Some suggested areas where organisation should consider formal integration of safety to support the decision making environment and to operationalise safety leadership, culture and risk management are:
- Board charter, reports and meeting agendas
- Risk policy and organisational wide risk framework that includes safety materiality criteria
- Audit / Risk committee charter, reports and meeting agendas
- Internal Audit Schedule
- STIP & LTIP schemes
- Remuneration Committee
- Business Conduct Policy
- Annual strategic and operational planning / budgeting / financial review processes
- Evaluation and approval processes for major capital projects / tollgates, mergers and acquisitions
- Operational CAPEX & project approval processes
- Internal / External Communications
- Operational meetings agendas and reports
- Supply / Procurement Processes
- Operational business continuity processes
- Change management processes
- Work management / planning processes for scheduling of maintenance, inspections, testing, control verification activities, audits, observations (includes activities performed by H&S function)
- Individual and Enterprise level KPIs targets (lead / lag)
- Leadership development training
- Recruitment & performance evaluation criteria
- On boarding / Induction processes
- Position descriptions
Safety incentive structure, lead and lag indicators
The following table outlines discussion points on possible safety incentive structures and indicators
‘Big Data’ and Safety – Safety Risk Predictive Analytics
The complexity of our organisations continues to increase through the further use of automation technology and the internet of things (IoT) that all serve to improve safety. However, they also pose challenges to the traditional ways we have been use to monitoring safety systems and analysing safety events.
We have discussed the limitations in monitoring an isolated systems in an increasingly interconnected and dynamic multi sociotechnical system organisation. The traditional approaches to measuring safety performance and analysis of incidents has failed to keep pace with technology and how businesses operate.
These traditional approaches are limited by their inability to analyse large and disparate data sets from multiple organisational systems that are relevant to safety performance and precursor to safety events.
Through applying predictive analytic and modelling techniques to the safety domain, we can provide a level of analysis and predictive modelling capability far beyond traditional approaches and capabilities of your typical health and safety function.
By taking incident history data along with other data sources, these predictive modelling techniques can deliver longitudinal studies incorporating large data sets.

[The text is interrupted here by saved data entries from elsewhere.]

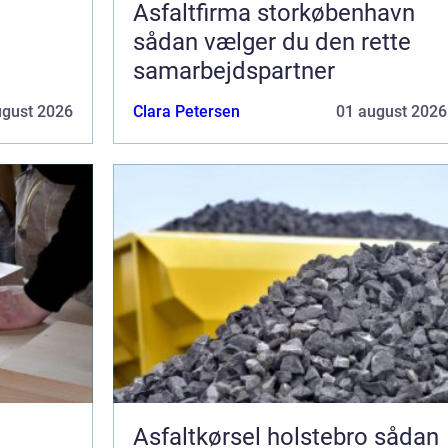
Asfaltfirma storkøbenhavn
sådan vælger du den rette
samarbejdspartner
ugust 2026
Clara Petersen
01 august 2026
Asfaltkørsel holstebro sådan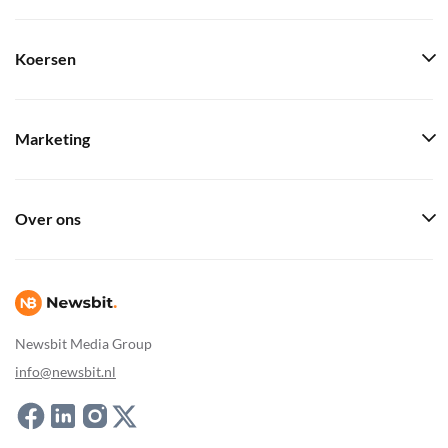
Koersen
Marketing
Over ons
Newsbit Media Group
info@newsbit.nl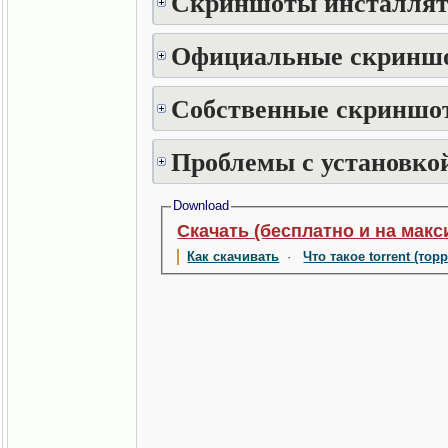
Скриншоты инсталлят
Официальные скринш
Собственные скриншот
Проблемы с установкой
Download
Скачать (бесплатно и на макс
Как скачивать
·
Что такое torrent (тор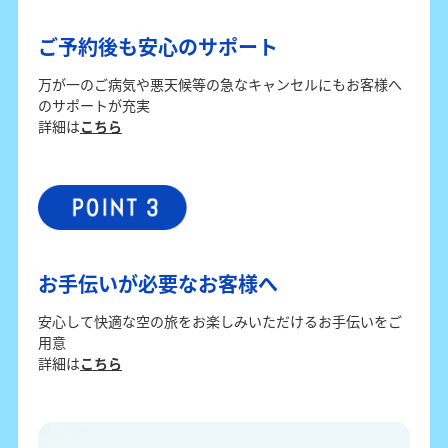
ご予約後も安心のサポート
万が一のご病気や悪天候等の急なキャンセルにもお客様へ
のサポートが充実
詳細は
こちら
お手伝いが必要なお客様へ
安心して快適な空の旅をお楽しみいただけるお手伝いをご
用意
詳細は
こちら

These techniques can identify relationships and predictors of incidents before they occur that were previously not possible through traditional methods. This can lead to the develop of new leading indicators and more efficient allocation of resources for managing safety.
Other data sources may include:
- Production & operational data – e.g. production / process rates, SCADA data such as record event log files of alarms, overrides, shutdowns etc.
- Maintenance records – e.g. maintenance scheduling performance, breakdowns / failures, inspections, tests, reliability data and performance.
- Financial data – e.g. spend on maintenance
- Human resources – e.g. training, rosters, working hours, workforce demographics
- Weather
- Geospatial
- Safety observations, audit findings etc.